Adjustment of Open-Loop Settings to Improve Closed-Loop Results in Type 1 Diabetes: A Multicenter Randomized Trial

Eyal Dassau, Sue A Brown, Ananda Basu, Jordan E Pinsker, Yogish C Kudva, Ravi Gondhalekar, Steve Patek, Dayu Lv, Michele Schiavon, Joon Bok Lee, Chiara Dalla Man, Ling Hinshaw, Kristin Castorino, Ashwini Mallad, Vikash Dadlani, Shelly K McCrady-Spitzer, Molly McElwee-Malloy, Christian A Wakeman, Wendy C Bevier, Paige K Bradley, Boris Kovatchev, Claudio Cobelli, Howard C Zisser, Francis J Doyle 3rd, Eyal Dassau, Sue A Brown, Ananda Basu, Jordan E Pinsker, Yogish C Kudva, Ravi Gondhalekar, Steve Patek, Dayu Lv, Michele Schiavon, Joon Bok Lee, Chiara Dalla Man, Ling Hinshaw, Kristin Castorino, Ashwini Mallad, Vikash Dadlani, Shelly K McCrady-Spitzer, Molly McElwee-Malloy, Christian A Wakeman, Wendy C Bevier, Paige K Bradley, Boris Kovatchev, Claudio Cobelli, Howard C Zisser, Francis J Doyle 3rd

Abstract

Context: Closed-loop control (CLC) relies on an individual's open-loop insulin pump settings to initialize the system. Optimizing open-loop settings before using CLC usually requires significant time and effort.

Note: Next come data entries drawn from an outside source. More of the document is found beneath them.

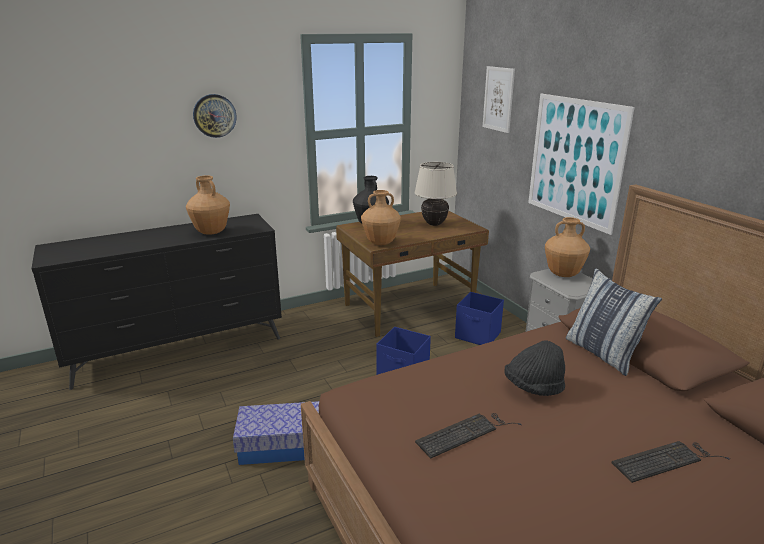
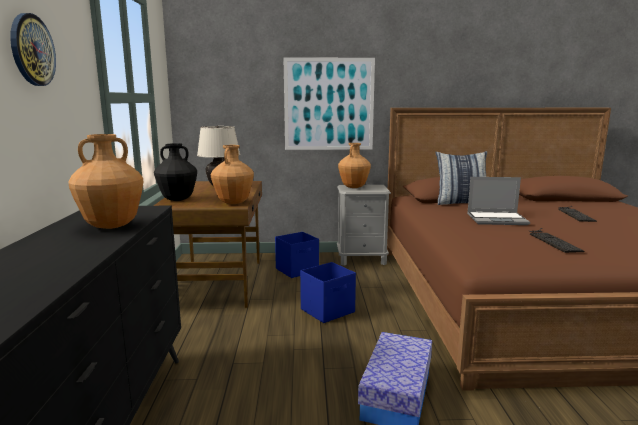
camera: 65 degrees left, 10 degrees down
picture [483,66,515,133] -> none
black hat [504,340,565,396] -> laptop [467,177,530,225]

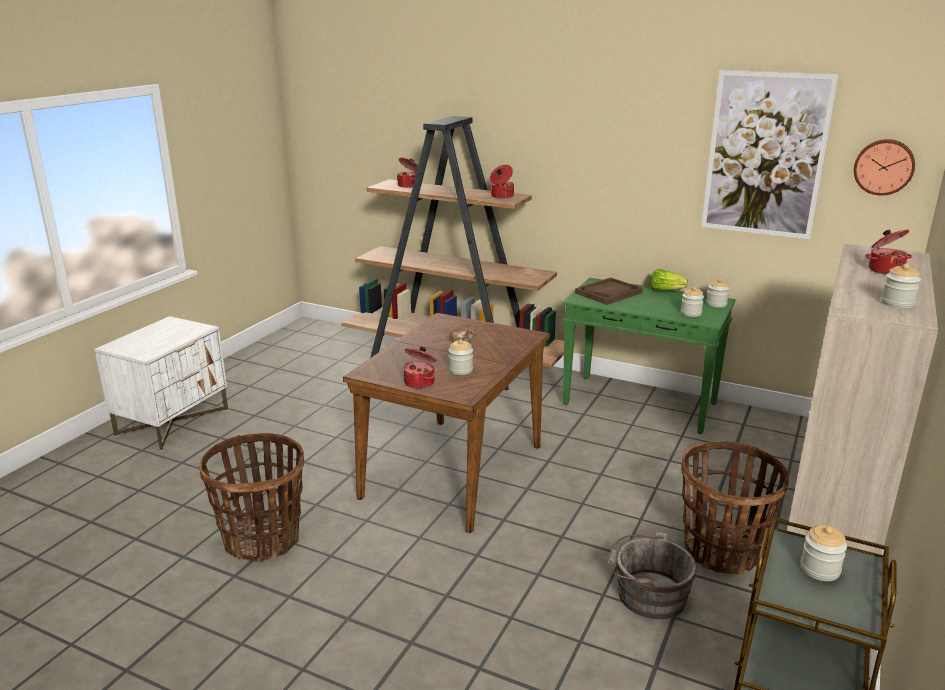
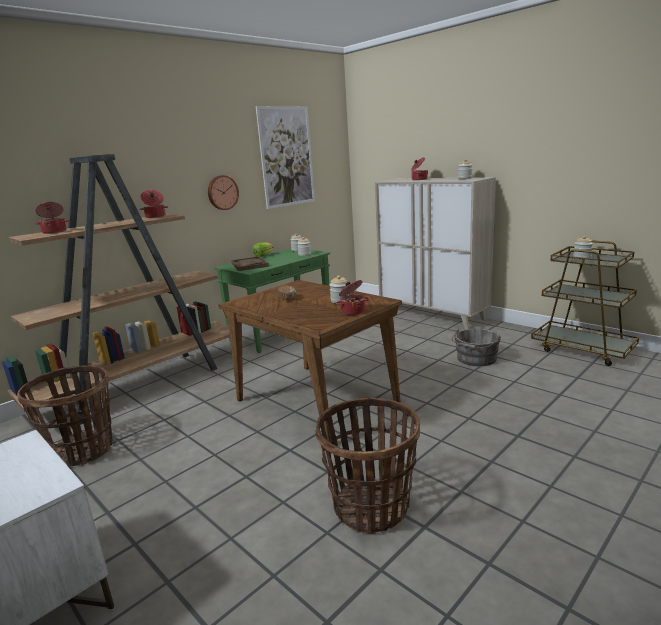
camera: 70 degrees left, 5 degrees down
basket [682,441,789,575] -> basket moved to [17,365,113,467]
wall clock [854,139,915,195] -> wall clock moved to [208,175,239,210]

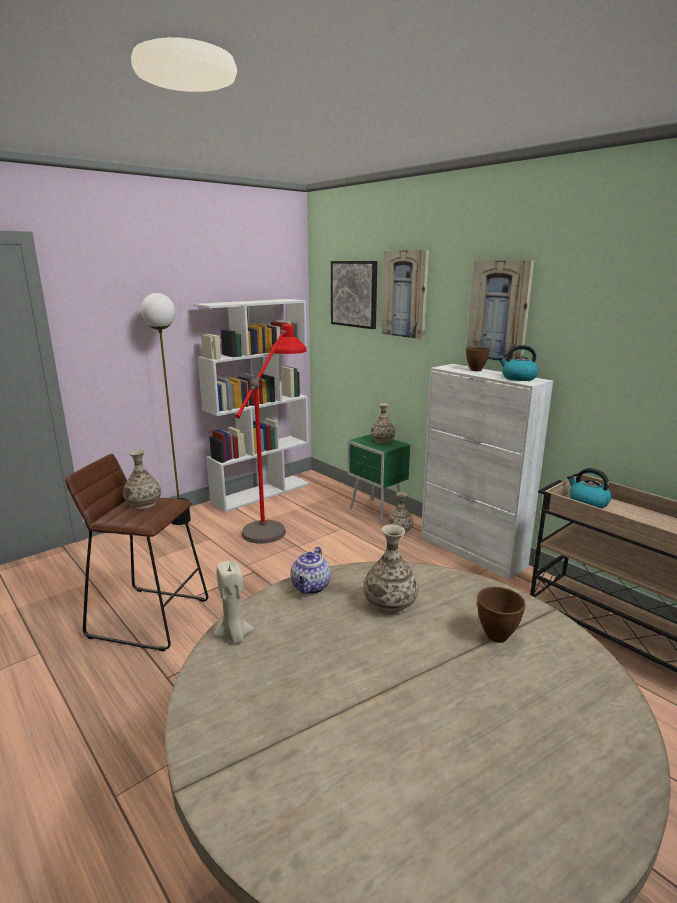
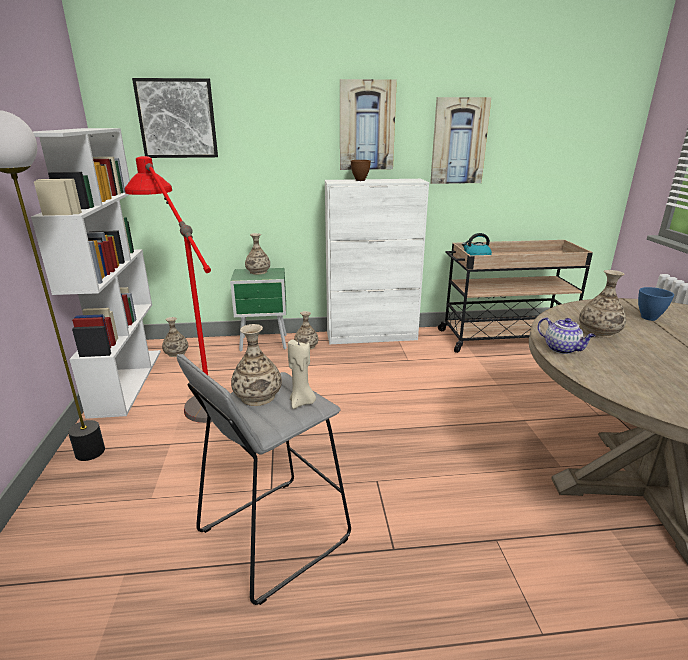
camera: 55 degrees left, 5 degrees up
brown stool [65,454,208,651] -> grey stool [177,354,351,605]
beige candle [214,561,254,644] -> beige candle moved to [288,338,316,409]
picture [381,250,429,339] -> picture moved to [430,97,491,184]
brown bowl [477,587,526,643] -> blue bowl [638,287,674,321]
kettle [498,345,538,381] -> none
none -> vase [162,317,188,357]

Objective: The objective was to investigate the effects of a one-time algorithmic adjustment of basal rate and insulin to carbohydrate ratio open-loop settings on the performance of CLC.

Design: This study reports a multicenter, outpatient, randomized, crossover clinical trial.

Patients: Thirty-seven adults with type 1 diabetes were enrolled at three clinical sites.

Interventions: Each subject's insulin pump settings were subject to a one-time algorithmic adjustment based on 1 week of open-loop (i.e., home care) data collection. Subjects then underwent two 27-hour periods of CLC in random order with either unchanged (control) or algorithmic adjusted basal rate and carbohydrate ratio settings (adjusted) used to initialize the zone-model predictive control artificial pancreas controller. Subject's followed their usual meal-plan and had an unannounced exercise session.

Main outcomes and measures: Time in the glucose range was 80-140 mg/dL, compared between both arms.

Results: Thirty-two subjects completed the protocol. Median time in CLC was 25.3 hours. The median time in the 80-140 mg/dl range was similar in both groups (39.7% control, 44.2% adjusted). Subjects in both arms of CLC showed minimal time spent less than 70 mg/dl (median 1.34% and 1.37%, respectively). There were no significant differences more than 140 mg/dL.

Conclusions: A one-time algorithmic adjustment of open-loop settings did not alter glucose control in a relatively short duration outpatient closed-loop study. The CLC system proved very robust and adaptable, with minimal (<2%) time spent in the hypoglycemic range in either arm.

Trial registration: ClinicalTrials.gov NCT01929798.

Figures

Figure 1.
Figure 1.
Box and whisker plot representation of blood glucose control performance characterized by percent time in clinical range of 32 adult subjects with control or adjusted clinical parameters for (A) the entire trial period, (B) overnight, 5-hour postprandial periods for (C) dinner, (D) breakfast, (E) lunch, and duration of (F) exercise. The dark bars inside each box represent the median value, with the bounds of the box representing the 25%–75% interquartile range. The thin lines represent the minimum and maximum values.
Figure 2.
Figure 2.
Blood glucose control performance characterized by median and interquartile range glucose and insulin traces of % time in clinical range of 32 adult subjects with control or adjusted clinical parameters. The solid line represents subjects with control parameters; the dashed line represents subjects with adjusted parameters.
Figure 3.
Figure 3.
Blood glucose control performance characterized by median and interquartile range of cumulative time in blood glucose of 32 adult subjects with control or adjusted clinical parameters. The solid line represents subjects with control parameters; the dashed line represents subjects with adjusted parameters.